Anyway, this weekend I decide it’s about time I started doing the tourist thing, so on Saturday Shahram and I take the train to Amsterdam to go and see the sights. Oh dear. Now, the Dutch (Nederlanders, nightstalkers, whatever) have been telling me that the ´Dam is rubbish, and I can see where they’re coming from. When we arrive at Amsterdam Centraal, the station is obviously still under construction (rough floor, wooden boards), but outside is great: fabulous architecture, canal boats, street performers, those fake statue people ("What do you want to do when you leave school?", "Oh, I think I’d like to stand still for a living"). The canals are fabulous, the boat rides look terrific, the art and the museums are fantastic. But there’s a darker side. It’s time for lunch, so we look for somewhere to eat. This is the choice we’re faced with: McDonalds, Burger King, McDonalds, KFC, McDonalds, McDonalds, kebab, pizza, kebab, pizza, pizza, hot dogs, McDonalds, kebab, McDonalds – this in a supposed cultural centre. We eventually find a small Italian restaurant and have some pasta, which is quite nice. Then, well, you can’t go to Amsterdam without having a look at the red light district, can you? Whoops. Somehow they’ve managed to elevate the female form to the mystique, subtlety and sheer class of shopping at Argos. I never fail to be amazed at how any area of the richness of human experience can be cheapened, re-packaged as an inferior product and sold back to us. I will say no more on the subject, but to mention that the only thing more appalling in Amsterdam is the behaviour of the English tourists, which is frankly juvenile and embarrassing. Oh my God, and plumbing. The country’s underwater, so why is the sewage above ground. Basically, public toilets are places where you (by which I mean men, there are NO public toilets for women) stand behind a steel barrier and urinate onto the ground or into a tin (which reminds me, when you pull the flush on a train, YOU CAN SEE THE TRACKS).

On the other hand, this week I’ve had to re-evaluate my views on the food out here, as I found a superb little restaurant called d´Olde Vismark which does excellent meals and has terrific service for surprisingly little money (honey mustard glazed steak, mushrooms, fresh vegetables, vanilla milkshakes and Coca-Cola in glass bottles). Also, there is a shop in Kampen which sells the best ice cream I have ever tasted in my life, and I found a place that does pizza not only properly but really well. Fish is still consistently brilliant everywhere except the staff canteen, which provides sustenance but, frankly, little more. Nightlife continues to amaze me – people go out at, like, 11pm and stay out till something like 4am, but there’s no trouble anywhere: no muggings, no fights, no joy-riding, no crime at all that I’ve seen apart from the graffiti, which is, frankly, awesome in terms of its quality. Manners, equally, are far better than I had previously observed with regards to the whole coughing and eating/talking thing, but one’s opinion can easily be coloured by a few barbarians on the train and in the canteen (and they know who I mean).

My culinary skills, meanwhile, are going from strength to strength, and I can now re-heat a wide range of dishes using a microwave. Thank-you Albert Heijn, the Waitrose of Nederland.

I tried to join the other gym (the one not razed to the ground) today, but it’s closed on Sunday. Sunday = day of rest. Rest = leisure. Leisure centre = gym. It’s basic stuff. I just give up.

Summer’s back, shockingly, and it’s more than welcome. Once again, in early September, we have temperatures in the high 20s and it’s too hot to be indoors. Work has an air-con system which keeps the temperature in the office five degrees less than it is outside (why? why not simply cool?), but that’s just not enough to make it comfortable.

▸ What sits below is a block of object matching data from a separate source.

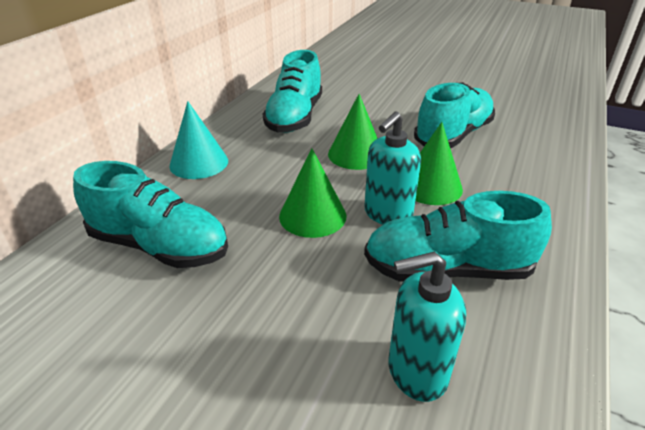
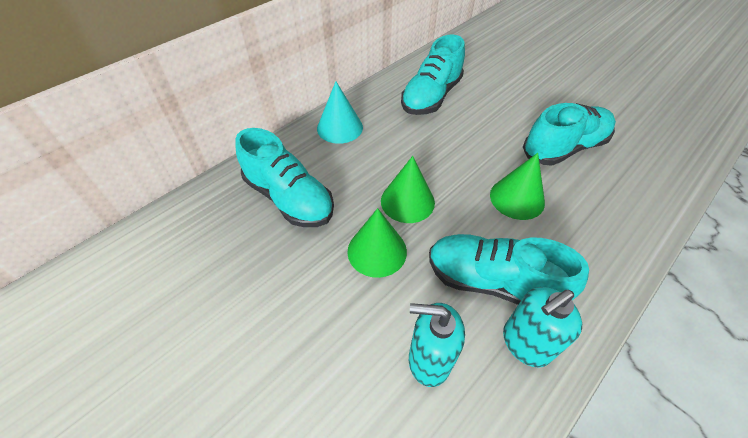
camera: 20 degrees right, 15 degrees up
(356, 154) = (467, 148): green cone -> green cone (377, 251)
(387, 214) = (467, 216): turquoise soap dispenser -> turquoise soap dispenser (525, 343)

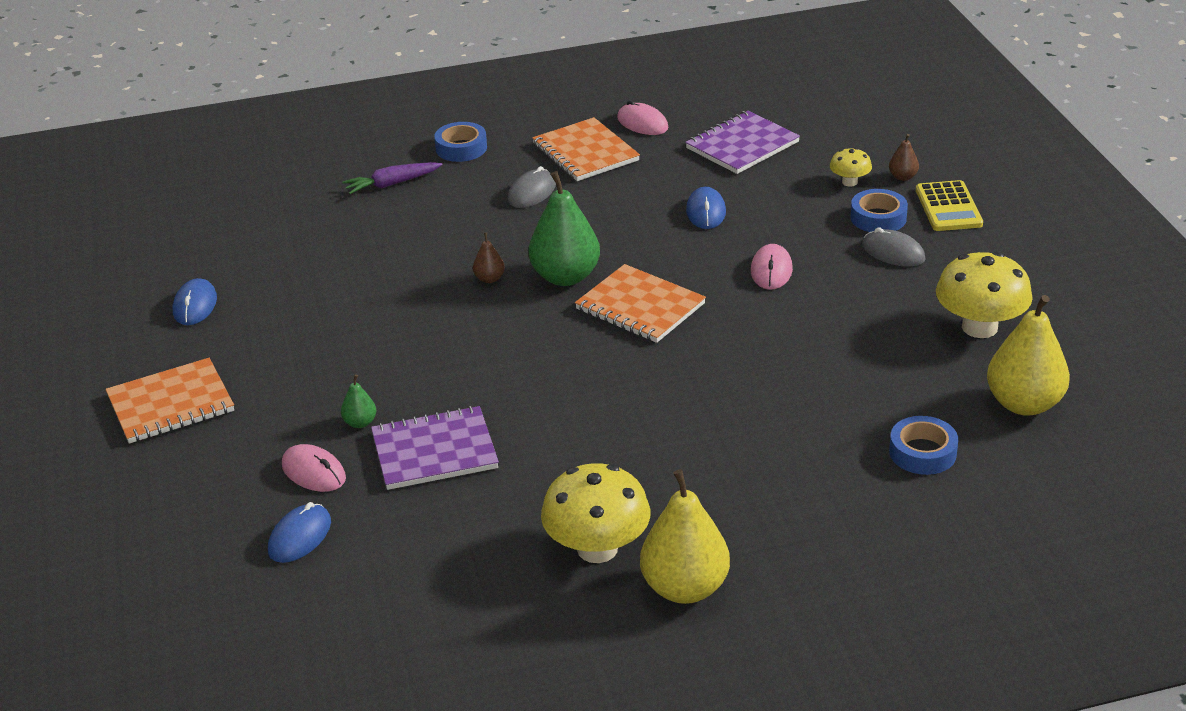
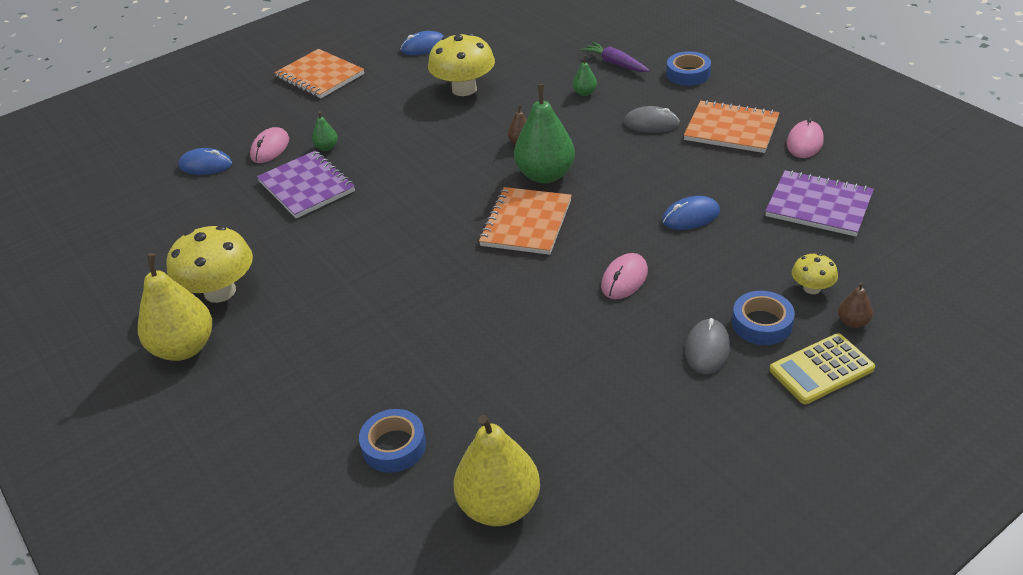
camera: 70 degrees right, 5 degrees up
(431, 217) = (585, 93): none -> green pear
(585, 152) = (731, 129): orange notebook -> orange notebook turned 75 degrees clockwise
(771, 270) = (624, 279): pink mouse -> pink mouse turned 45 degrees counterclockwise
(979, 327) = (614, 443): yellow mushroom -> yellow mushroom (464, 89)

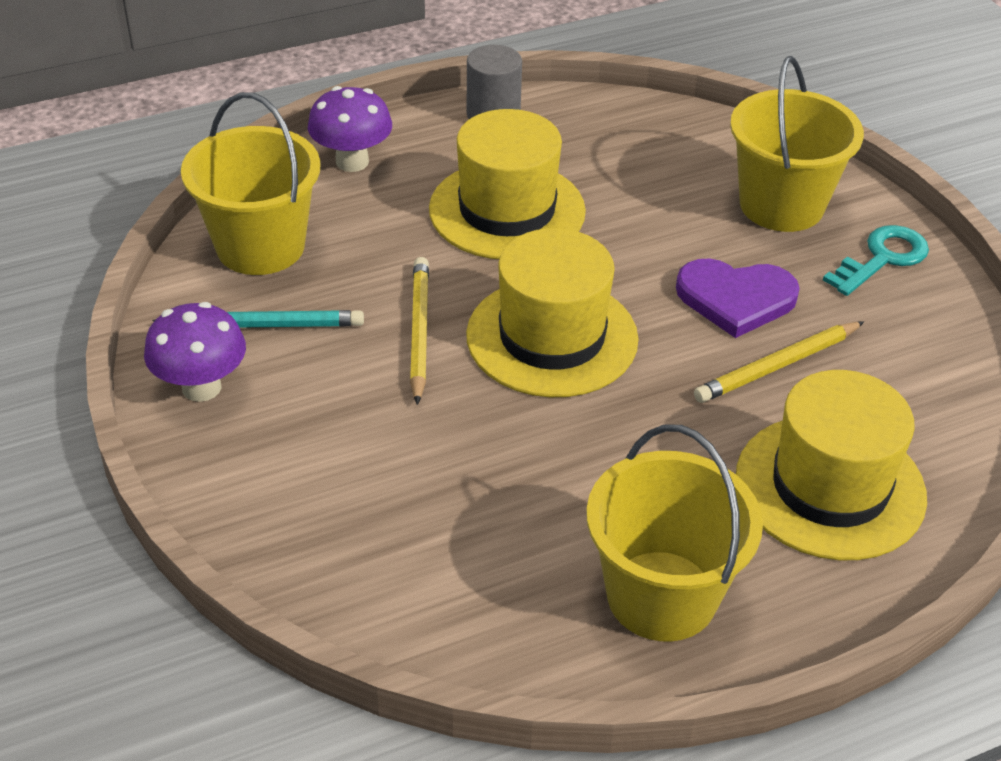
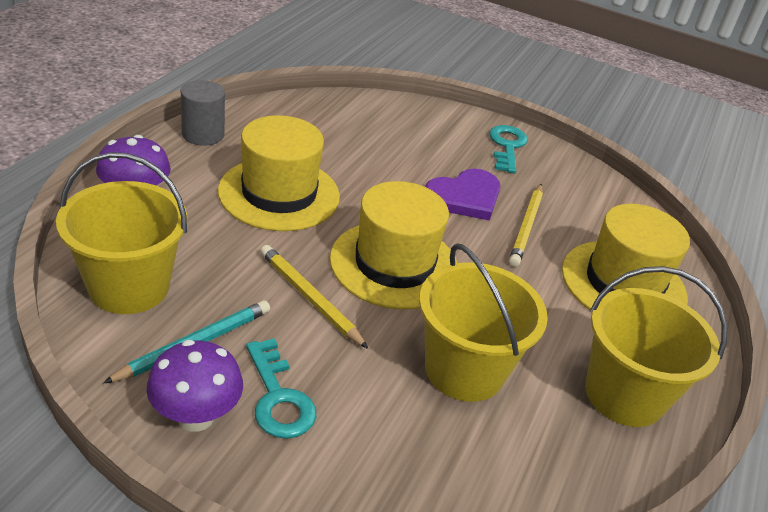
camera: 45 degrees left, 5 degrees down
(288, 407) = (278, 397): none -> turquoise key
(781, 205) = (428, 134): yellow bucket -> yellow bucket (464, 370)

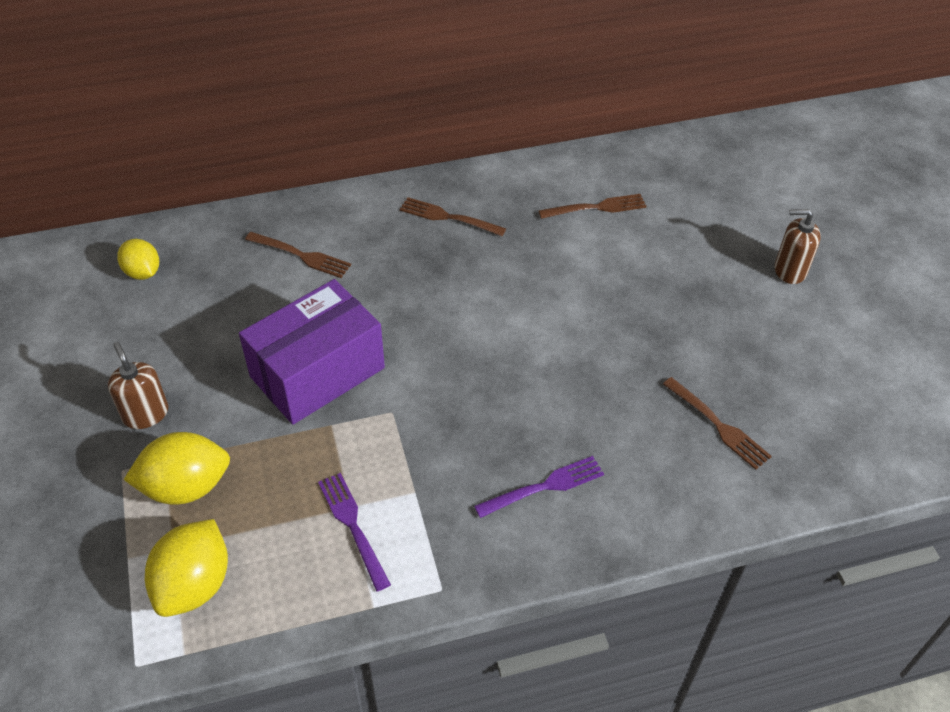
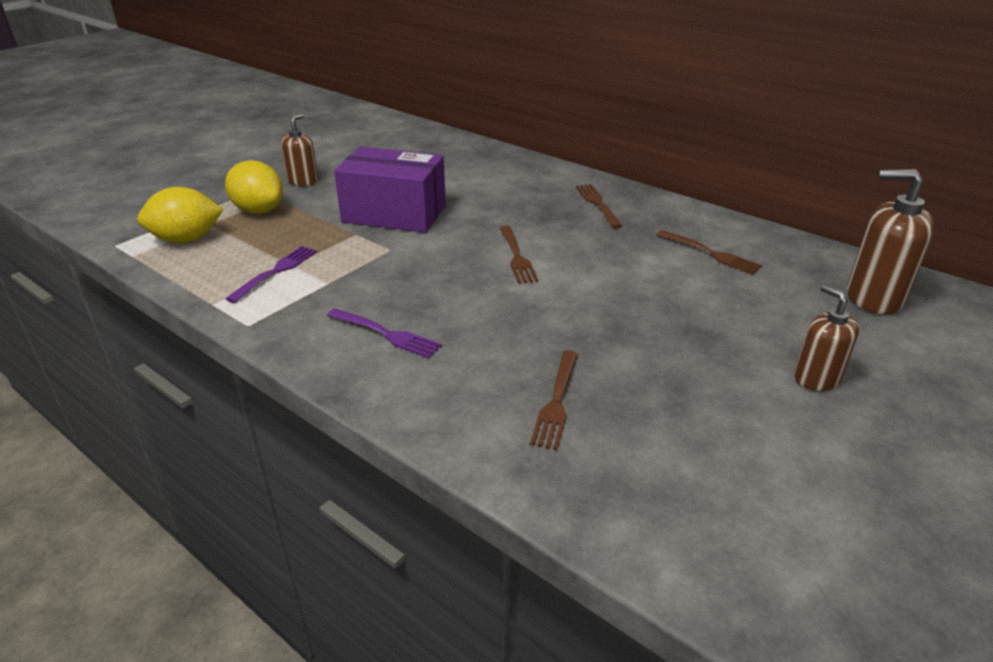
camera: 55 degrees right, 15 degrees down
(143, 272) = (407, 142): yellow lemon -> none
(301, 256) = (485, 174): brown fork -> brown fork (517, 257)
(726, 171) = (873, 297): none -> brown soap dispenser

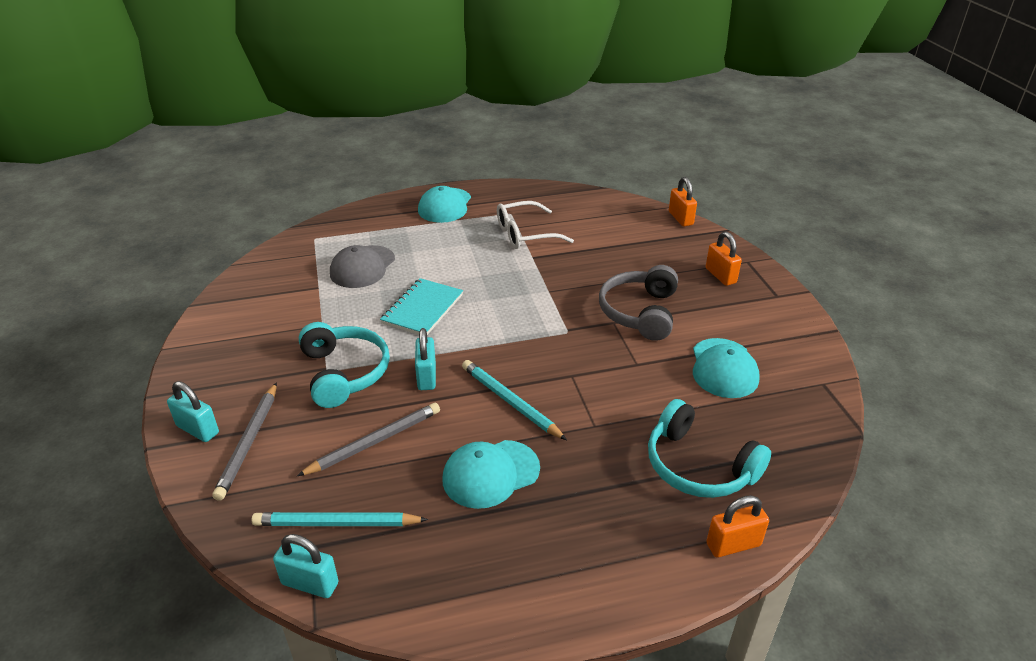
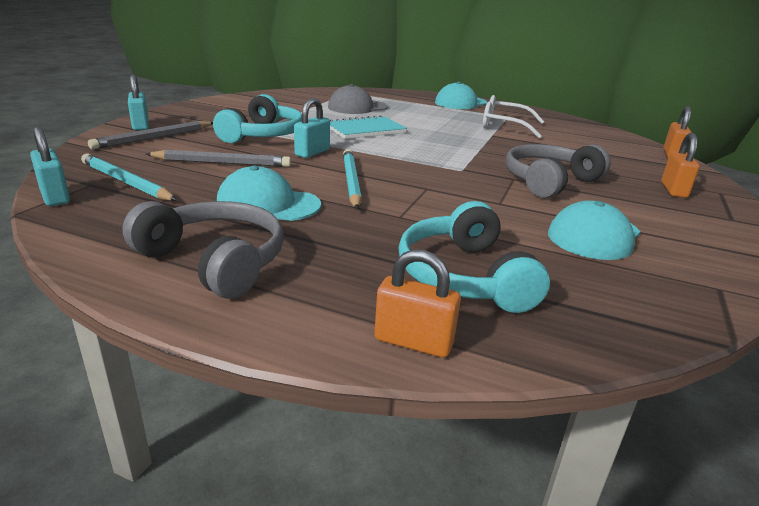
camera: 35 degrees right, 10 degrees down
(544, 561) = (215, 261): none -> grey headphones

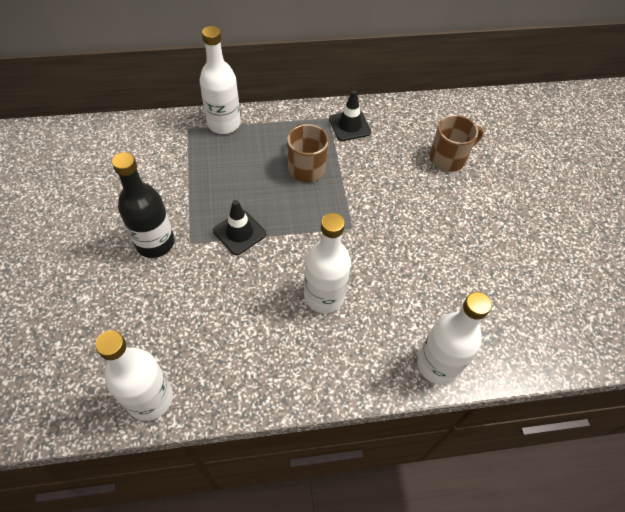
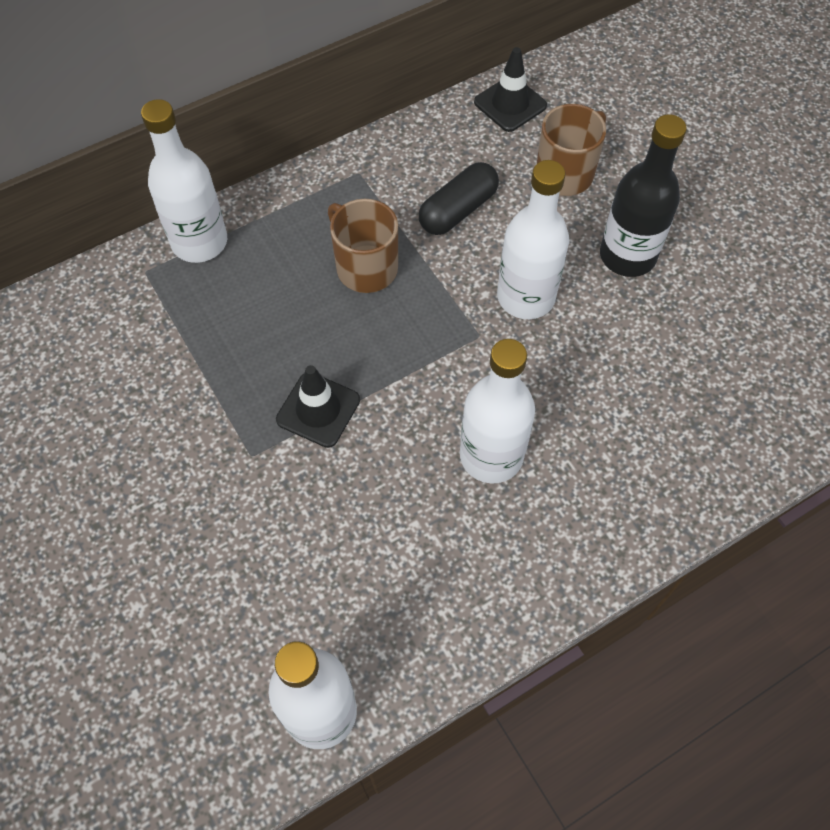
camera: 20 degrees left, 5 degrees up
(155, 243) = (197, 478): black bottle -> black bottle (627, 256)
(349, 126) = (397, 173): black traffic cone -> black traffic cone (510, 104)
(374, 156) = (458, 210): none -> black capsule
(438, 364) = (691, 488): white bottle -> white bottle (526, 297)

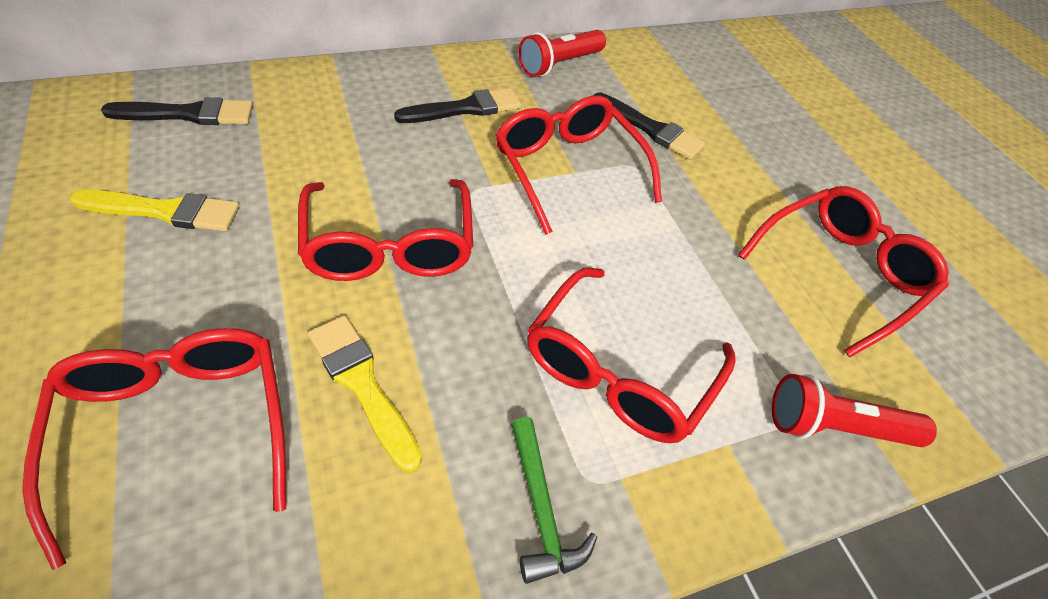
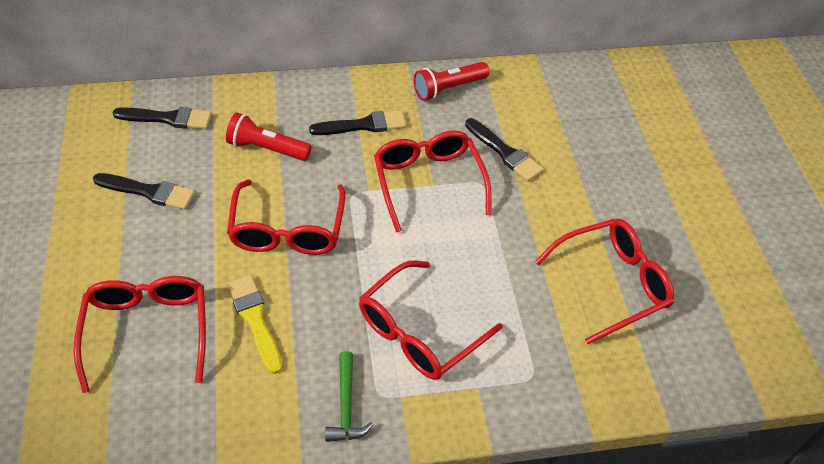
camera: 15 degrees right, 0 degrees up
(165, 211) = (148, 192): yellow brush -> black brush
(834, 426) = (556, 387): red flashlight -> red flashlight (267, 148)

Anyway, that’s all for now. I´ve set up a web blog page at http://nederfles.blogspot.com, which has all my letters home so far and which will have photos when I get around to uploading them when I get home for the weekend again in a few weeks. Meanwhile, if anyone fancies hitting the Reply button on this, I’d appreciate it as always. Otherwise sending these missives is just like screaming into the dark silence of a formless void.